Like many sequels, I think Chapter Two focuses too much on amplifying its greatest hits rather than doing its own thing. There are some great, morsels of meat peppered throughout the movie but the payoff isn’t there. Take Beverly for example. One of the hardest pills to swallow from the prequel wasn’t a certain death. It was Beverly’s relationship with her abusive father. Chapter Two establishes that Beverly has been caught in a cycle of abuse all these years, replacing her abusive dad with an abusive husband. It’s trauma that is begging to be explored, Instead that journey is scrapped for a redo of the blood sink scene from the previous movie, only this time, there’s more blood! I’m narrowing in on this aspect but there’s plenty of more examples like Richie’s (surprise) repressed homosexuality, Henry’s stint in a psych ward, and more.
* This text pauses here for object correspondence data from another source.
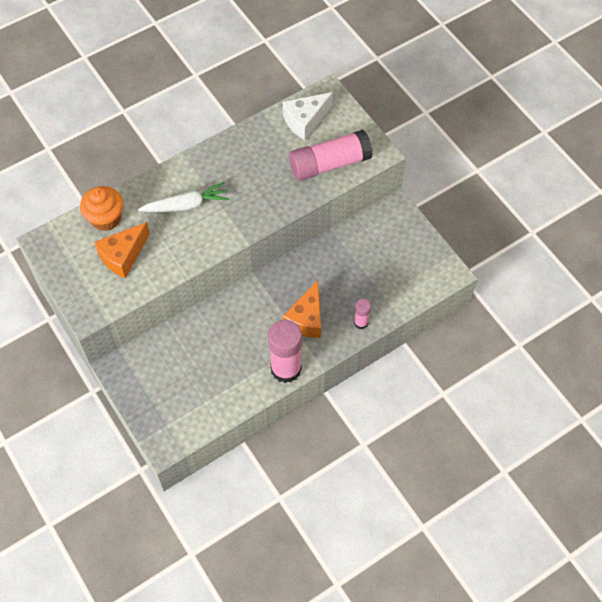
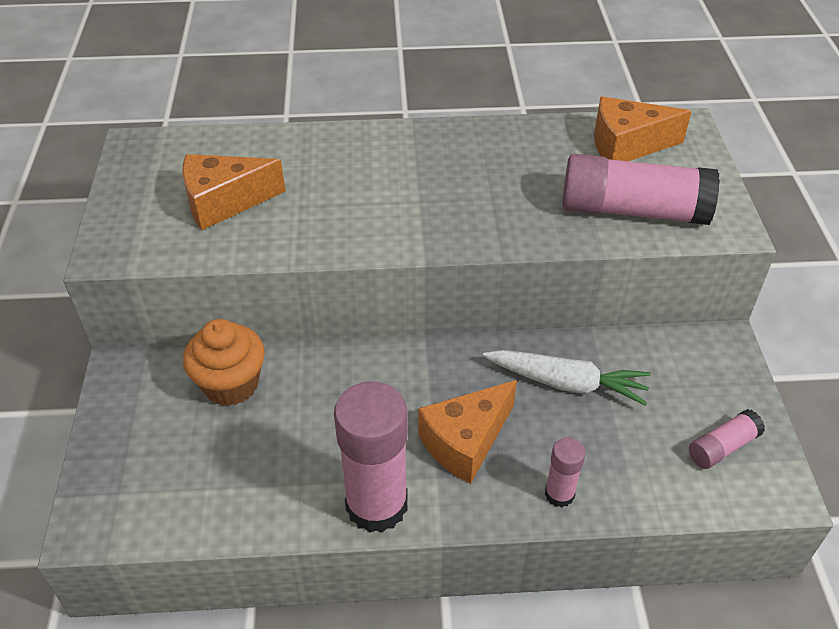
camera: 30 degrees right, 15 degrees down
orange cupcake [80,186,124,231] -> orange cupcake moved to [183,319,265,406]
white carrot [138,182,229,212] -> white carrot moved to [483,350,651,406]
white cheese [283,92,333,140] -> orange cheese [594,96,692,161]
none -> pink glue stick [689,409,765,469]

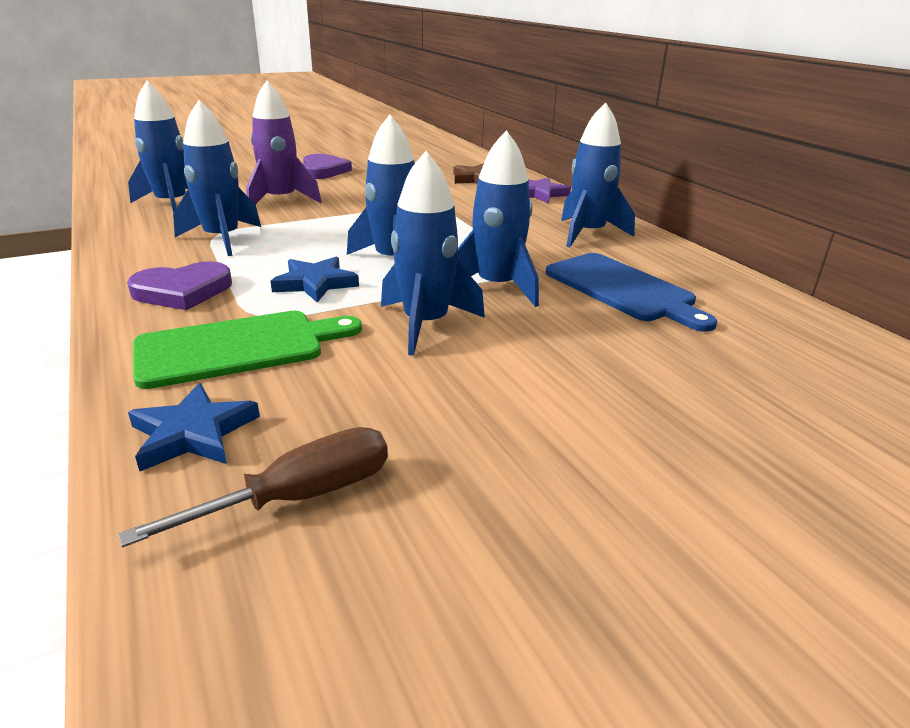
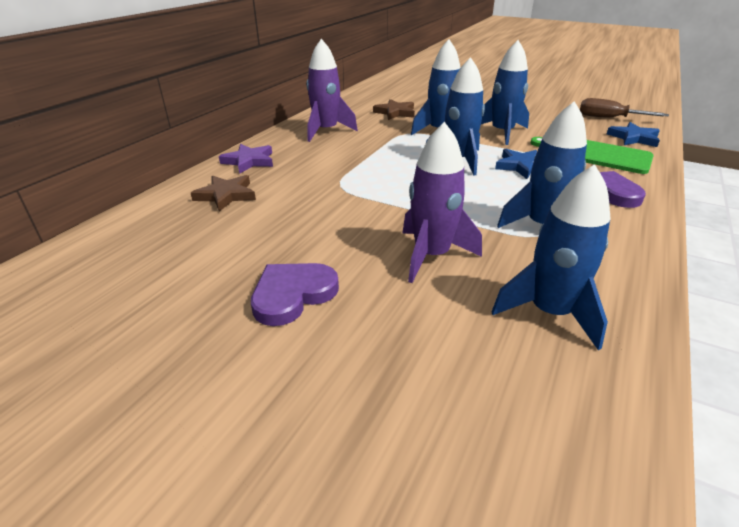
camera: 125 degrees left, 5 degrees up
blue cutting board [546,253,717,332] -> brown star [373,99,415,120]
blue rocket [561,102,635,248] -> purple rocket [307,39,358,142]

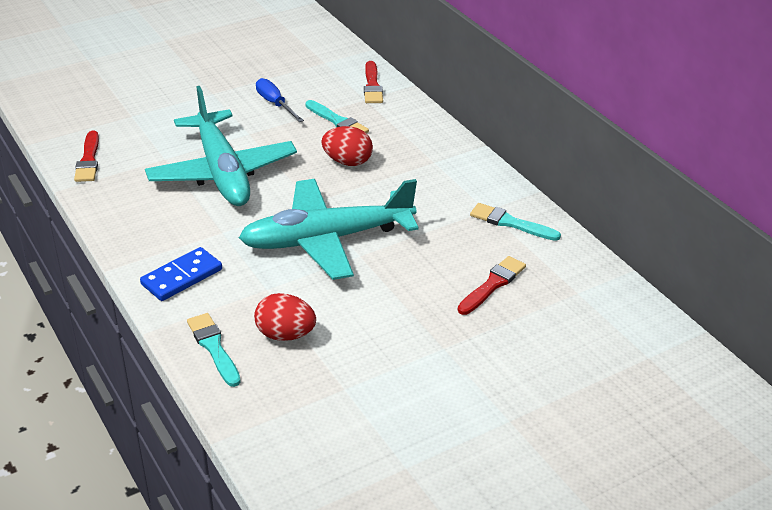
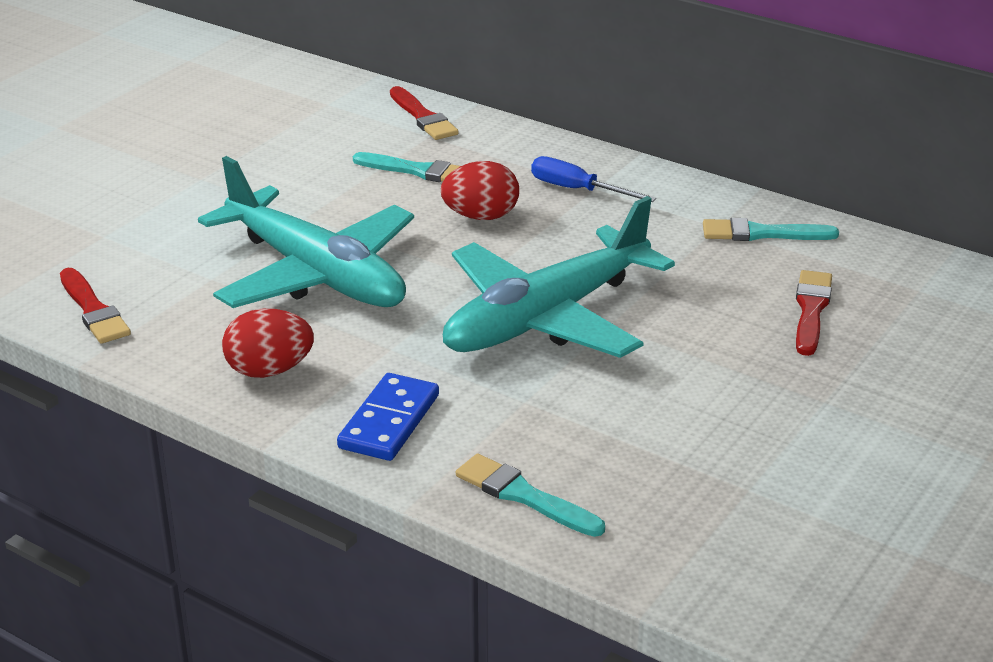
camera: 25 degrees left, 5 degrees down
red egg [254,293,316,341] -> red egg moved to [222,309,314,378]
blue screwdriver [256,78,304,122] -> blue screwdriver moved to [531,156,656,202]

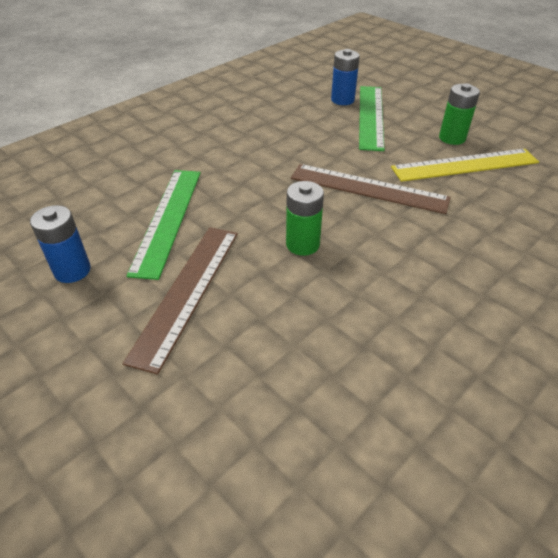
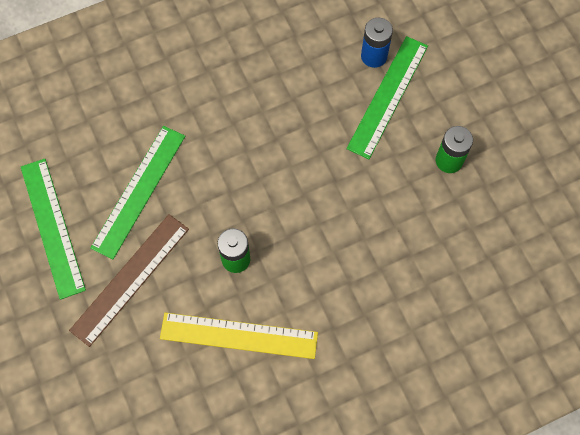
camera: 20 degrees right, 25 degrees up
blue battery [30,205,91,283] -> green ruler [21,159,86,300]
brown ruler [291,164,451,214] -> none
yellow ruler [391,149,539,182] -> yellow ruler moved to [160,313,318,359]

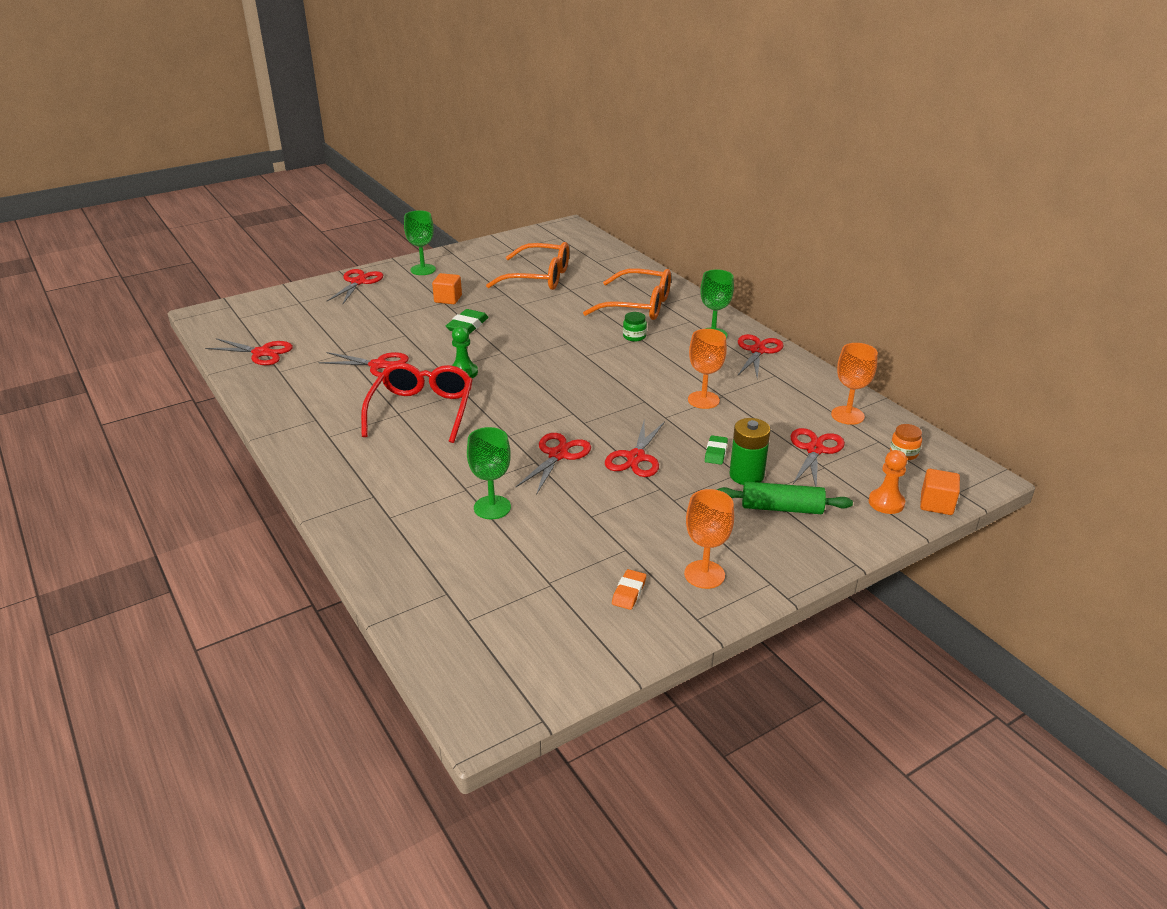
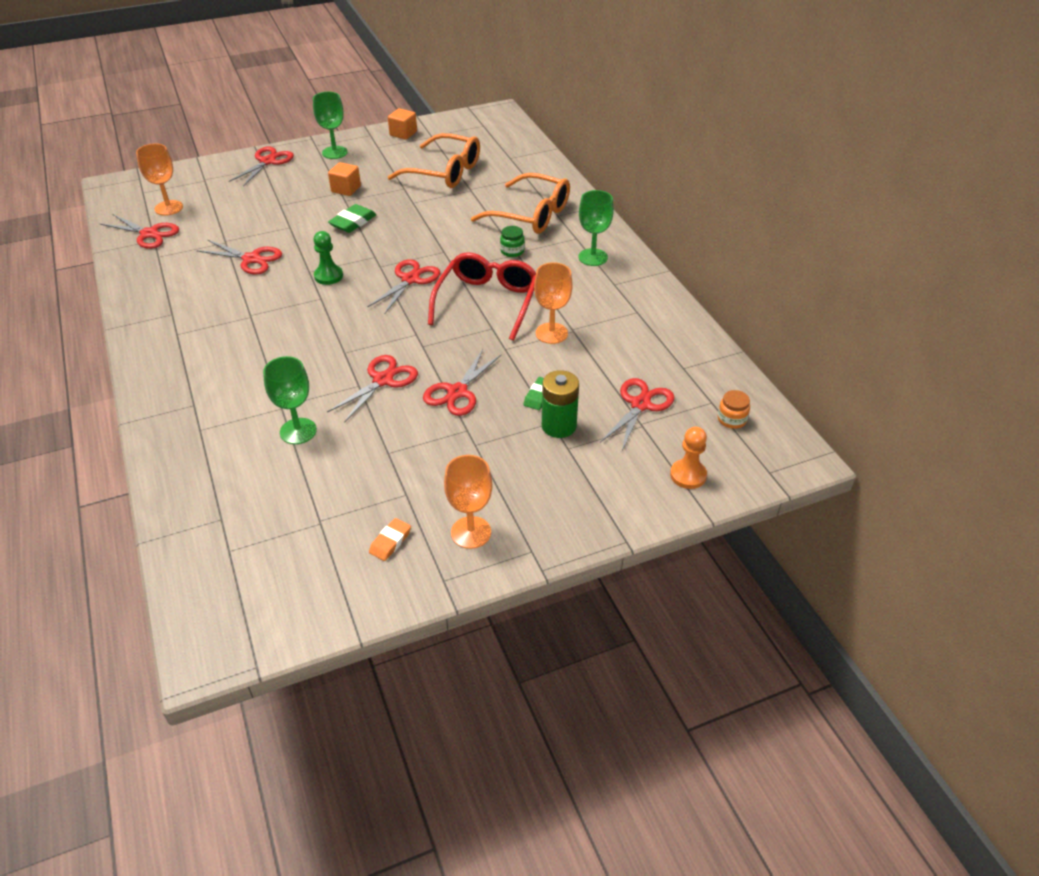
camera: 10 degrees right, 10 degrees up
red glasses [361,363,473,443] -> red glasses moved to [428,252,536,341]
green rolling pin [717,482,853,514] -> none
red scissors [738,334,784,379] -> red scissors moved to [367,259,440,313]
orange goblet [831,343,878,425] -> orange goblet moved to [136,143,183,216]
orange cube [920,469,960,515] -> orange cube moved to [388,108,417,140]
Had any of these themes been unraveled, the three hour runtime would be justified in my opinion. And that really is my biggest gripe with Chapter Two.
Yo, Andy, why so long?
Bill Skarsgard says it’s because you needed to take your time with the third act and give each of the seven protagonists their due. It’s commendable but Chapter Two doesn’t take advantage of this added length. The movie is a series of snippets of The Loser’s Club getting spooked but escaping at the nick of time. By the end, it feels like a series of unfortunate events strung together to fill up time. It’s bloated, as if a certain clown ate too many children in one sitting.
You would think after 27 years, Pennywise would be chomping at the bit to deliver sweet justice on The Loser’s Club. But that’s not really the case is it? It seems that Pennywise is more concerned with dicking around for the majority of the film rather than living up to the moniker of “killer clown”.
And sure, I get it, he’s a clown. Of course he’d get a kick out of toying with his prey before sealing the deal but when you multiply that to kill time, the mind games become exhausting. After a while, the effect wears off—which was definitely the case in my screening. The crowd was hot for the first and second half but by the third, there was a distinct lull that set in. Makes you wonder why Pennywise will go through all the trouble of concocting a psychological nightmare for The Loser’s Club but then bite the ribcage of some random dude in a hot second.
Sequels. Bigger, badder, and bloodier!
Chapter Two is an ambitious film. I know the modern adaption has amassed a strong following so I didn’t want to write this review without doing my due diligence. I watched your interviews so I could understand your headspace. I read up on the source material to better familiarize myself with the mythology. It’s clear you wanted to tackle aspects of fear, trauma, and repressed memories through the deranged antics of an inter-dimensional demon. Yet, that same ambition caused you to stumble into a longer, rehashed version of Chapter One without the same simplistic integrity.